The Pope also covered up for an abusive priest from the City of San Rafael, Mendoza. Carlos Miguel Buela was confined by Pope Francis to a Monastery of San Isidro de Dueñas in Palencia (Spain) after he was repeatedly accused of sexually abusing other priests" (Infobae, 12/1).
At the beginning of March, Víctor Fernández, from his place as Archbishop of La Plata, placed Federico Wechsung as the second auxiliary Bishop of the Archdiocese of La Plata. Wechsung defended, as did Bergoglio and Fernández, the abusive priest Eduardo Lorenzo, whom he also defined as a "victim of enormous tension and suffering."
As can be seen, the policy of covering up abusive priests has continued under Francis. The opposition of the Church and the Pope to the ESI is consistent with this orientation; the curia is against children being able to identify and report abuse, and young people having access to contraceptives. It is a policy whose objective is also to reinforce the regimentation and subjugation of children and youth.

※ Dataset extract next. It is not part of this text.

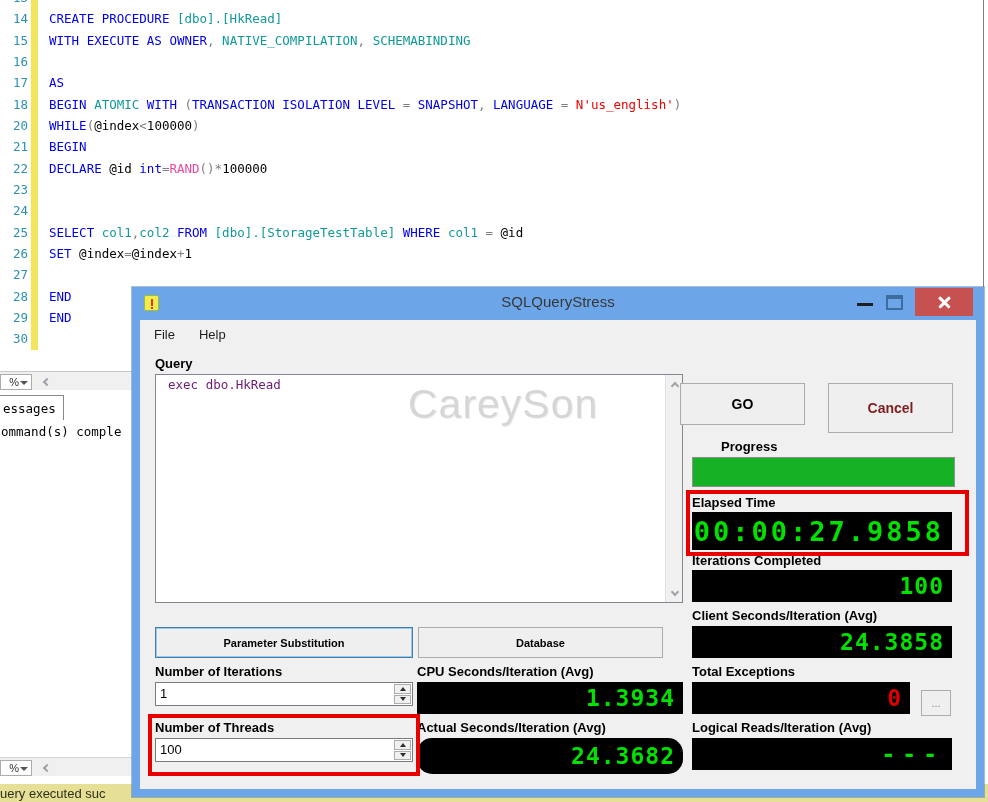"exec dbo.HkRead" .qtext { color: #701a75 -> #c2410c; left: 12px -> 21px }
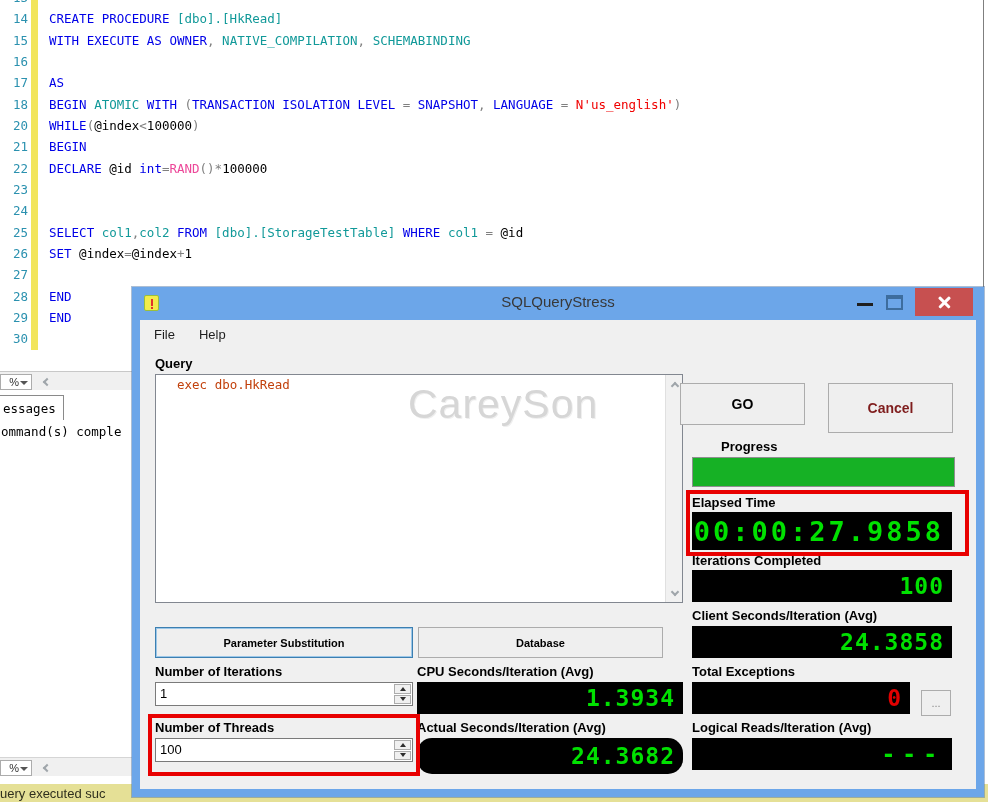"GO" div.btn { height: 42px -> 55px; left: 540px -> 520px }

That governments like those of Alberto Fernández and Cristina Kirchner support Bergoglio politically, and the churches financially, is an affront against the movement of women and sexual diversities, and against the movements that fight against impunity for abusive priests.
The fight against impunity for abusive priests, and for the effective application of the ESI, must go hand in hand with a thorough fight against the capitalist governments that support this reactionary institution.